In Taiz, Hesham al-Samaan said a local hospital refused to accept Saudi riyals from a relative of a patient, forcing him to roam the city in search of someone to exchange the money to pay for treatment. “Is there any justice for the people, oh government? Will anyone hold accountable those who refuse to exchange currency and exploit people’s needs?” al-Samaan wrote in a Facebook post that drew dozens of comments from others reporting similar experiences, including being denied medical services because they did not have local currency.

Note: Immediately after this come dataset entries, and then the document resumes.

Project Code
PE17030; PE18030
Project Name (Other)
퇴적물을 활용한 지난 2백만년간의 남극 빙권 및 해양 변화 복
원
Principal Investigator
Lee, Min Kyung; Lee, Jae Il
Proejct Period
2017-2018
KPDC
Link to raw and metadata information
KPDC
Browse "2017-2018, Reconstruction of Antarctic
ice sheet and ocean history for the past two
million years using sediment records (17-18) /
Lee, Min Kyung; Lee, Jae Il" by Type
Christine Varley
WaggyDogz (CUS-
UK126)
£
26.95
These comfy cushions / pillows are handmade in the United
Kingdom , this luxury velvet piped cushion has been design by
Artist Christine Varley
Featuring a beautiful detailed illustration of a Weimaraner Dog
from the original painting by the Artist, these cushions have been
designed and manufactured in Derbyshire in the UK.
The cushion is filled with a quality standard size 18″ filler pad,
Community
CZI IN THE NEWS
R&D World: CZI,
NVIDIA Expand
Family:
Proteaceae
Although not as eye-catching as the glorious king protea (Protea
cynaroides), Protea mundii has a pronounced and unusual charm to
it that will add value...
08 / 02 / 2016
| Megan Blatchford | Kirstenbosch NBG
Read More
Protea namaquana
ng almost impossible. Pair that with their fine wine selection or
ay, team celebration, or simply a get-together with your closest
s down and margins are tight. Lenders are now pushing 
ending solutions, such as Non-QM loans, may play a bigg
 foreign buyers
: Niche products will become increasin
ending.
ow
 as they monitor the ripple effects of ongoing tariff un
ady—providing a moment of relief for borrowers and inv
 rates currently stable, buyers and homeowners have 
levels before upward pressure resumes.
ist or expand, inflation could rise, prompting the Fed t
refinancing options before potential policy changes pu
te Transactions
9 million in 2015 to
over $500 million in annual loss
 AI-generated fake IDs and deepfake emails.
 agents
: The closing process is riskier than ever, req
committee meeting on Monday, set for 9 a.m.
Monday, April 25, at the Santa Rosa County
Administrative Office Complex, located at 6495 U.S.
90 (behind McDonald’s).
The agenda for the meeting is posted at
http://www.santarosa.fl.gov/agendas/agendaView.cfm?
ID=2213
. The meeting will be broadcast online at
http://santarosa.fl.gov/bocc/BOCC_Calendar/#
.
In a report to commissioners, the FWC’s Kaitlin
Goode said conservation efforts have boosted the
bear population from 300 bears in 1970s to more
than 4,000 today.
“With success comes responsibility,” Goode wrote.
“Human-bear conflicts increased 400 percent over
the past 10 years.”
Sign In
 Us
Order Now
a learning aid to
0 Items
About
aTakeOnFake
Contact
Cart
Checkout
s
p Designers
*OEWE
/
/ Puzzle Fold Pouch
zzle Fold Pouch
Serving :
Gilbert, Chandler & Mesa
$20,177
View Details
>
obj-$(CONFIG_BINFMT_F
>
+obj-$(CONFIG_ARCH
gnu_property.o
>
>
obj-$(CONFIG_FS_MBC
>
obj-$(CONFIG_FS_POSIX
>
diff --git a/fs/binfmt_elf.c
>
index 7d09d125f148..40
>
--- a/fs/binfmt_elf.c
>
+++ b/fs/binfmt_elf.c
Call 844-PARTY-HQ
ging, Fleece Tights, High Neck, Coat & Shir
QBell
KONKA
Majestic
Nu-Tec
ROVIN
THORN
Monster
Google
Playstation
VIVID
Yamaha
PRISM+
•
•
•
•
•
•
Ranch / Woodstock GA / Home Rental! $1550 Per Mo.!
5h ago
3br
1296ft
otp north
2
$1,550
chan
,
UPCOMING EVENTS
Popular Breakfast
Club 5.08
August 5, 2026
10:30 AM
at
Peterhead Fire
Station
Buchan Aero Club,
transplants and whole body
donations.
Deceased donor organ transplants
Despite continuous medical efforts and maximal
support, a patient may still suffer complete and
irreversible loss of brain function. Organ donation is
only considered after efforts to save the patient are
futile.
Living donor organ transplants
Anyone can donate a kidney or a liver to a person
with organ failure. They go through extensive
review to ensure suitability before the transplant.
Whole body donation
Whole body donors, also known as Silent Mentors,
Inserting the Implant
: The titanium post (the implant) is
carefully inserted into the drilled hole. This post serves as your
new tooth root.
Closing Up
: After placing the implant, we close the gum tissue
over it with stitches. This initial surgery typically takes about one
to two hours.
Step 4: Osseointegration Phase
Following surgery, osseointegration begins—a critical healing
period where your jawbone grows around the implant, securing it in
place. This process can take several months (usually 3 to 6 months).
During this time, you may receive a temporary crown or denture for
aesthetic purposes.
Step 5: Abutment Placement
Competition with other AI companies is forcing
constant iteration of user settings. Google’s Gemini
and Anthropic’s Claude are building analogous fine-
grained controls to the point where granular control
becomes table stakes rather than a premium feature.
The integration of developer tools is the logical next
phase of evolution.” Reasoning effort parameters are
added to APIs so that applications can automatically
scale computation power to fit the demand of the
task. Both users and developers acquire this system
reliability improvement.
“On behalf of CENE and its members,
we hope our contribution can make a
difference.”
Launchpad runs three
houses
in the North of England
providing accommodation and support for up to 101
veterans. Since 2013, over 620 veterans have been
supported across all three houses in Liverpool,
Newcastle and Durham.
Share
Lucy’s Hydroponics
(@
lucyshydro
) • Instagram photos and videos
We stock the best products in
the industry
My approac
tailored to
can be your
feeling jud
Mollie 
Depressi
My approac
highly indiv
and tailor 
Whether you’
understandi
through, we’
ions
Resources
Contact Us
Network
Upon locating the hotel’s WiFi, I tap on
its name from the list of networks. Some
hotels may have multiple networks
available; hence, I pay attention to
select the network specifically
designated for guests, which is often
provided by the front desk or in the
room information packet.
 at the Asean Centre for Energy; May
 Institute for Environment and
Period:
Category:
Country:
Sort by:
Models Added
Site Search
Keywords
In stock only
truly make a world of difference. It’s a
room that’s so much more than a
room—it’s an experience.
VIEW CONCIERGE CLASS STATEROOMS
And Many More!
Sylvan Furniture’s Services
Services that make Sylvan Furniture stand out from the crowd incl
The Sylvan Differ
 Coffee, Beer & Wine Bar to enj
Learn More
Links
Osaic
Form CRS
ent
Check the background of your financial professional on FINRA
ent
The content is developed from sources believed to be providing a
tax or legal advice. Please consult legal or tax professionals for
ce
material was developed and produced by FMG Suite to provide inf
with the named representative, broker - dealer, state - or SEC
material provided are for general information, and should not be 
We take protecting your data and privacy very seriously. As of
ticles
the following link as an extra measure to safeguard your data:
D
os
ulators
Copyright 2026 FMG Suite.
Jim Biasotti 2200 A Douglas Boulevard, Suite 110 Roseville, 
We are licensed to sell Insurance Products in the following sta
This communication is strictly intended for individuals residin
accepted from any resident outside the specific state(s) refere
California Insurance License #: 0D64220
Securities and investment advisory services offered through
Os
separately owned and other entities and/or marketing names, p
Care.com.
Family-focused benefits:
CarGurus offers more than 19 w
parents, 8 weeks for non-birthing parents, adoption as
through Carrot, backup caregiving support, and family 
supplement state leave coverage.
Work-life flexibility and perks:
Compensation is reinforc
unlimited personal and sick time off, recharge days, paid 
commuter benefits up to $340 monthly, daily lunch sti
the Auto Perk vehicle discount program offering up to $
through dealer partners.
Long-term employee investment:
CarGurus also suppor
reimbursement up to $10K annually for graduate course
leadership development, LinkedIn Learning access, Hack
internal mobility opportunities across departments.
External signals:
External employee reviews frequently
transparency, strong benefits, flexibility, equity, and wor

For traders who import goods from Saudi Arabia, the cash crisis has become something of a blessing in disguise, as Saudi riyals are increasingly available at discounted rates. A clothing trader in Mukalla told Al Jazeera that he accepts payments in both Yemeni riyals and Saudi riyals, partly to attract customers and partly to secure the foreign currency he needs for his business. “As a businessman who sells goods in Yemeni riyals, I benefit from the cash shortage,” he said on condition of anonymity. “Exchange companies that need local currency I hold sell me Saudi riyals at lower rates.”